Thanks, didn’t notice that one.
However, all mentioned drawbacks are addressed using the checksum approach:

  • “the code would need to traverse all the folders to find all the files.”
    Using the checksum approach, the subfolder where each file is located can easily be calculated from the filename.
  • “To support both sub-folder and non-sub-folder setups, there needs to be a marker file inside the root folder.”
    A marker file is not needed, the initial list command could easily detect if there are one or more <prefix>-*.dblock files in the root path. In that case, operations should start in non-subfolder mode. If the remote path contains one or more DLIST files and one or more <prefix>-xxxx folders, the operation should start in subfolder mode. If the remote location doesn’t contain any Duplicati backup files/folders, the operation should start in the default mode for the selected storage provider.
  • “use a simple naming scheme, like “folder-1”. It would be simple to reconstruct the path from the local database”
    Using the checksum method, nothing needs to be changed to the local DB, because each filename has a direct relation to the folder name it is located in.
  • “the filename is “prefix-tXXYYZZNNNNNNN”, corresponding to the path “XX/YY/ZZ/prefix-tXXYYZZNNNNNNN”. That would leave a maximum of 256 folders on each level with a random distribution.”
    Problems with this approach is that this results in the creation of many subfolders with one of a few files in each subfolder. The checksum approach will create one folder. This folder fills up with files until a predefined limit. When the number of files reaches this limit, the next folder will be created, resulting in a minimum number of folders (and a minimum number of required LIST commands in each operation).

On top of that, the checksum method is quite backward-compatible. Existing backups can keep using the current (non subfolder) storage scheme and the local DB scheme is identical for both methods.
Restoring from remote subfolders using an old Duplicati version is even possible with minimal manual preparation, by moving all DBLOCK/DINDEX files to a single folder.

I’ve tried that, the backup failed as soon as the number of remote files reached 5000. I’m not sure which Duplicati version I used, I’m pretty sure it was the OneDrive V2 backend.
In addition to that, it scares me off that I’m hardly able to access my remote files, other than Duplicati itself and the OneDrive web interface. Using WebDAV or the OneDrive client, access to folders with more than 5000 files results in an error or empty folder view.


#6

How does your design fair over time?

As retention kicks in older folders could become sparse/empty. Makes me wonder things like:

  • Should empty folders be deleted?
  • Should compacting join sparse folders

#7

Using the LIST command, executed at the beginning of each backup operation, Duplicati can inventory the number of files in each subfolder. That information could be used to fill up the gaps that were caused by a prior COMPACT operation, beginning with the subfolder with the smallest amount of missing files.
This will result in a minimum number of subfolders and make existence of empty folders very unlikely.

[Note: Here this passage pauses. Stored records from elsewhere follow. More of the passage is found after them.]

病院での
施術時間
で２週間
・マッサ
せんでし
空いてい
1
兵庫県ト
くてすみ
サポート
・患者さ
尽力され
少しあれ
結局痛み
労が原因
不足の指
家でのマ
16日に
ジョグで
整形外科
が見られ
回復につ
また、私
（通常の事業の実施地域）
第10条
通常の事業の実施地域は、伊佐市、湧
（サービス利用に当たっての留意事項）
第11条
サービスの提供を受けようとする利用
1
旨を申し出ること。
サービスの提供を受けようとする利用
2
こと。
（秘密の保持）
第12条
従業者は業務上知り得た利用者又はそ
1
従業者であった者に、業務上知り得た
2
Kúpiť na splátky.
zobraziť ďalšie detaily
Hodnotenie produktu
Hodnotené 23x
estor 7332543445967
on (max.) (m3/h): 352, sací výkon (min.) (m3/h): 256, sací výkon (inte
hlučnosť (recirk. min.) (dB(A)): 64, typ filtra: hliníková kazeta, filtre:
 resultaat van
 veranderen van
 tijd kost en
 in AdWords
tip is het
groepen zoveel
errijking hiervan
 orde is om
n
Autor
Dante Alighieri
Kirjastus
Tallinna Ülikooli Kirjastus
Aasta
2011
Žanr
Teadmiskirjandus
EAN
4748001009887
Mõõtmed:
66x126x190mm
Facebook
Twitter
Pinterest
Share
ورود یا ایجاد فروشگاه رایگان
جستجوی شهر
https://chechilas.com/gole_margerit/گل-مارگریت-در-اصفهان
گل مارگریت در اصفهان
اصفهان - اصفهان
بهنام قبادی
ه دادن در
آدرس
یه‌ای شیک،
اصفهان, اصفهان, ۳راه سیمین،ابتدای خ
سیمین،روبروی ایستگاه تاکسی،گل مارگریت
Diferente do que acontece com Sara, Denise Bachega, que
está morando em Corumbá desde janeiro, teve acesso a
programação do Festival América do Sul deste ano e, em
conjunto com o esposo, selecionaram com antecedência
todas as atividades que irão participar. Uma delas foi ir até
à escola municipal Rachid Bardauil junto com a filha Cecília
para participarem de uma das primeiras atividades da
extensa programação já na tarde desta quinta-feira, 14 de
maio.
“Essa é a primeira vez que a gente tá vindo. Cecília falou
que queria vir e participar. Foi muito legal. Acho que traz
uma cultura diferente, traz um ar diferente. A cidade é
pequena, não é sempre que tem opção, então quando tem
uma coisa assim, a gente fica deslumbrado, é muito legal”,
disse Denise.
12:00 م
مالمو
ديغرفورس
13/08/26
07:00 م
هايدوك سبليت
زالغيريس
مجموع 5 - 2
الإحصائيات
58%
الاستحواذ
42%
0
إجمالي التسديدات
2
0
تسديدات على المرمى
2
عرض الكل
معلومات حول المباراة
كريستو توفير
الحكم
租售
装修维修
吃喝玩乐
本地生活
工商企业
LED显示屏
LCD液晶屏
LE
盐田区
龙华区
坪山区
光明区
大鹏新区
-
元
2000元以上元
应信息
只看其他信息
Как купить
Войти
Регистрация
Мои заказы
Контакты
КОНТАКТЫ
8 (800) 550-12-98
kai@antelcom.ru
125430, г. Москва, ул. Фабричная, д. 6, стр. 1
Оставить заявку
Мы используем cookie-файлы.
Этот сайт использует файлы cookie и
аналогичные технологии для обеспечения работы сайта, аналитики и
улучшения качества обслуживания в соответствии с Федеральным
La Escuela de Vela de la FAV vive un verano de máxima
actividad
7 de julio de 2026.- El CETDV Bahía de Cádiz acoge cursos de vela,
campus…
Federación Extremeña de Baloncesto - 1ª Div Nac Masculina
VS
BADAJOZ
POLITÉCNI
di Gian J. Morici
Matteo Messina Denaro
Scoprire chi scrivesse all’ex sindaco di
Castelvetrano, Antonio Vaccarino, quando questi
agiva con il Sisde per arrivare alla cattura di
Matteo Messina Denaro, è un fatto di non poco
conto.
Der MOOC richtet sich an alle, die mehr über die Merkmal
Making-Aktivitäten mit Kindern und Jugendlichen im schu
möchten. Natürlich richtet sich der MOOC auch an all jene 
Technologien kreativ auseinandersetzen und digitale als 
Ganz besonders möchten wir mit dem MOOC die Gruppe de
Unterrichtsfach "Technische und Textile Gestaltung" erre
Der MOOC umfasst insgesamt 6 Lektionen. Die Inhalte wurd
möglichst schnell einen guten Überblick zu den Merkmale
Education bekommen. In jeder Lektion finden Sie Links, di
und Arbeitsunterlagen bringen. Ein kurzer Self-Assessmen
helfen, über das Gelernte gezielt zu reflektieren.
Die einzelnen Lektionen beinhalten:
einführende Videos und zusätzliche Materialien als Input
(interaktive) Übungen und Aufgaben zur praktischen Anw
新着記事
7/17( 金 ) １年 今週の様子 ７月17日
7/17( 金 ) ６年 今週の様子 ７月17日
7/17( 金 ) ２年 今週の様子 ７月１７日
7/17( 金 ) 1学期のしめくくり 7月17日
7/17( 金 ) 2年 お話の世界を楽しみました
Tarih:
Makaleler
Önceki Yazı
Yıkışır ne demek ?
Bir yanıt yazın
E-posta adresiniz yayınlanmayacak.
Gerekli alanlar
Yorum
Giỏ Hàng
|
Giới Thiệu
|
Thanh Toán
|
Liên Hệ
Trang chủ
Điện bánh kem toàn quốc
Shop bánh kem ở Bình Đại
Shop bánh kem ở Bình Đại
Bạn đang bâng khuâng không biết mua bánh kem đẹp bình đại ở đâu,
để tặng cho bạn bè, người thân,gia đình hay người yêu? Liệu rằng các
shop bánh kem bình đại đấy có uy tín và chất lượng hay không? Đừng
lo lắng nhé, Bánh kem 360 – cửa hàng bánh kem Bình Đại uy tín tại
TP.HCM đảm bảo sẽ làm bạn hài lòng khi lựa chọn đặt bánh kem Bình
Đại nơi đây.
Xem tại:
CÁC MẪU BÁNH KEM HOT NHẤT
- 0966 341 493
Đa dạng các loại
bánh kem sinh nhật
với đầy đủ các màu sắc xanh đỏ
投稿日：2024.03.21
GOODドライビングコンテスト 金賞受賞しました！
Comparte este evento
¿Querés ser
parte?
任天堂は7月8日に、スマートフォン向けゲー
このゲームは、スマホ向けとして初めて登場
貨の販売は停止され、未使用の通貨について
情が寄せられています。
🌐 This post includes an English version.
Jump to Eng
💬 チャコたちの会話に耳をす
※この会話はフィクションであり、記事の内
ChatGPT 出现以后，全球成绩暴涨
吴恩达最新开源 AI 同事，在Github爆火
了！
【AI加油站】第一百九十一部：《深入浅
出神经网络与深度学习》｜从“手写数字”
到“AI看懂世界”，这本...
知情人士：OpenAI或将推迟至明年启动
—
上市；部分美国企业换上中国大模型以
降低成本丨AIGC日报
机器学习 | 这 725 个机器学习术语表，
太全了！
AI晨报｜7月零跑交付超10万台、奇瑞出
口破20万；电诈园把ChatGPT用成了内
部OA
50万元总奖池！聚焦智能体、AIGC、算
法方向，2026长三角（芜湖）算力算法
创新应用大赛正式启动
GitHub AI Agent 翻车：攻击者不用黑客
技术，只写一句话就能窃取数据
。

In the exceptional case that all files were deleted from a subfolder, it will automatically be filled with DBLOCK and DINDEX files as soon as other subfolders are 100% filled with backup files. Optionally empty folders could be deleted at the beginning of a backup job or during a COMPACT operation.

Using this approach, there is no need to join sparse folders. Merging folders will generate a lot of traffic, because all files from a subfolder must be downloaded, renamed and re-uploaded to the destination folder (Duplicati doesn’t support MOVE command for backend operations). This will also result in unnecessary operations to the local DB to register the renamed filenames.


#8

Well now that you explain it, it’s obvious. :slight_smile:


#9

Nice writeup and clever solution! It sounds great to me.